Abu Dhabi-based NMC entered administration in April 2020 after it was targeted by short sellers in 2019 and the subsequent discovery of $4bn of debt that had been hidden from its balance sheet. The case is one of the biggest frauds ever alleged at a FTSE 100 company.
The legal claim, filed in London’s High Court by NMC’s administrators in May, alleged a string of shortcomings by EY, including a failure to spot that its client’s accounts were fraudulently misstated and that NMC did not keep proper accounting records.
The claim also alleged that the Big Four auditor failed to verify NMC’s bank and debt balances, similar to claims against EY in its role as auditor of collapsed German company Wirecard.
Administrators Alvarez & Marsal, tasked with securing funds to repay NMC’s creditors, claimed that more than $1.5bn was transferred from the group to its founder BR Shetty and two of his associates.
Shetty, himself the subject of a criminal complaint in the UAE, has claimed he was a victim of the fraud.
The case, which is not expected to reach a full trial until 2024, is the latest flashpoint in the debate over an auditors’ duty to spot fraud after UK regulators toughened requirements last year.

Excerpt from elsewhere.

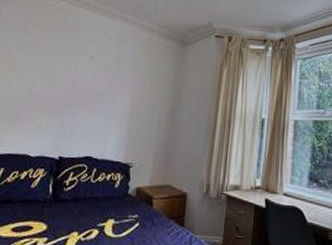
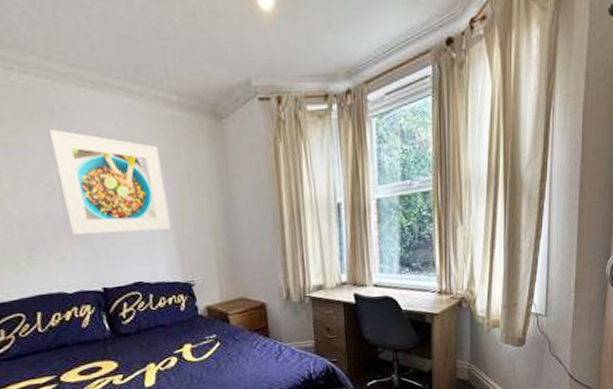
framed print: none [51,36,135,118] -> present [48,130,171,236]

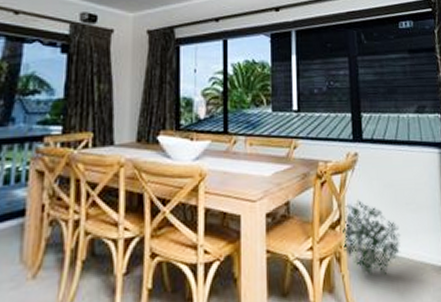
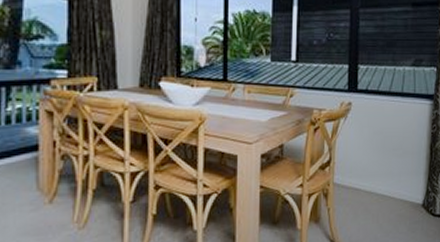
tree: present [343,200,401,276] -> none [331,145,384,210]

Auditors have long complained of an “expectation gap” between the public perception of their role and their actual duties.
In its defence filed this month, EY said audits were designed to give “reasonable assurance” the accounts were not materially misstated but they do not guarantee this and do not absolve company directors of “primary responsibility for the accuracy of those financial statements”.
The firm said the alleged fraud “involved the falsification and concealment of accounting records and other documents”.
It added it was “not aware that there were a large number of payments to and from Dr Shetty’s personal bank accounts” and denied it should have taken steps that would have revealed manipulated entries.
EY argued the amount of damages it was ordered to pay to the administrators should be reduced to reflect NMC’s negligence. It said “many of those charged with governance within NMC, including at the most senior levels, were themselves guilty of perpetrating the fraud (including by making deliberately false representations to EY)”.
The firm’s defence also rests on its outsourcing of much of the NMC audit to its Middle East business. EY UK, which signed off NMC’s group accounts and is the defendant in the legal case, argued it should not be liable for any failings in so-called component audits of overseas operations. EY did not admit any failings by its Middle East business.
EY UK said it carried out its duties as group auditor by giving “proper instructions” to overseas auditors, primarily EY Middle East, and satisfying itself that it could rely on their work. The firm said it had “no reason to think” EY Middle East was not carrying out its work properly.
EY is a network of separately owned national and regional practices that share a brand globally, in a similar way to its rivals, a structure that has helped firms to limit legal liabilities in one country from hitting their finances elsewhere.
EY, which charged almost £14mn for its work since NMC floated in 2012, said most of the administrators’ claims were invalid because of contractual and statutory limitation periods.